Golf shafts: from hickory to steel

Published 24/08/2009 18:57:02

The great Bobby Jones, and the golfers of his time, used golf clubs that were individually fashioned from wood and iron, then continually modified through use. This was done by the expert craftsmen of the day - many of them Scottish pros and clubmakers who had passed their knowledge and skill down through several generations in a tradition that dated back to the 18th century.

In the late 1920s, with the introduction of steel shafts, the modern era of mass-production started. Now, golf clubs could be stamped out in matched sets, with numbers rather than names.

The first steel shafts were made in Britain in 1912 - following experiments dating back to the 1890s - although steel did not officially replace hickory until 1929. Before that, the Royal & Ancient Golf Club of St. Andrews - the governing body of golf in this country - had frowned on the use of steel in club-making.

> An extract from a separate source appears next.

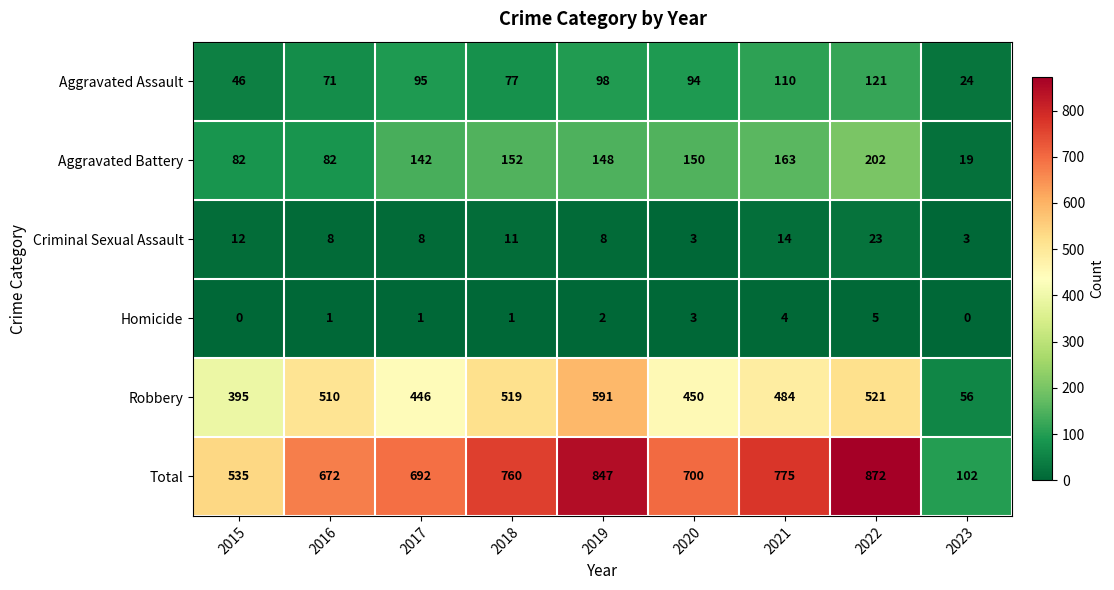

What is the spread (max minus min) of values at 2015?

535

Legend has it that when the Prince of Wales (who would become Edward VIII) played with a full set of steel-shafted clubs at the Old Course at St. Andrews, the R & A was forced to either legalize steel or disqualify the Prince. The R & A chose the former, ushering in a revolution in future club design.

Steel is still the choice of many golfers, whether amateur or pro, but it is increasingly being replaced by graphite and titanium.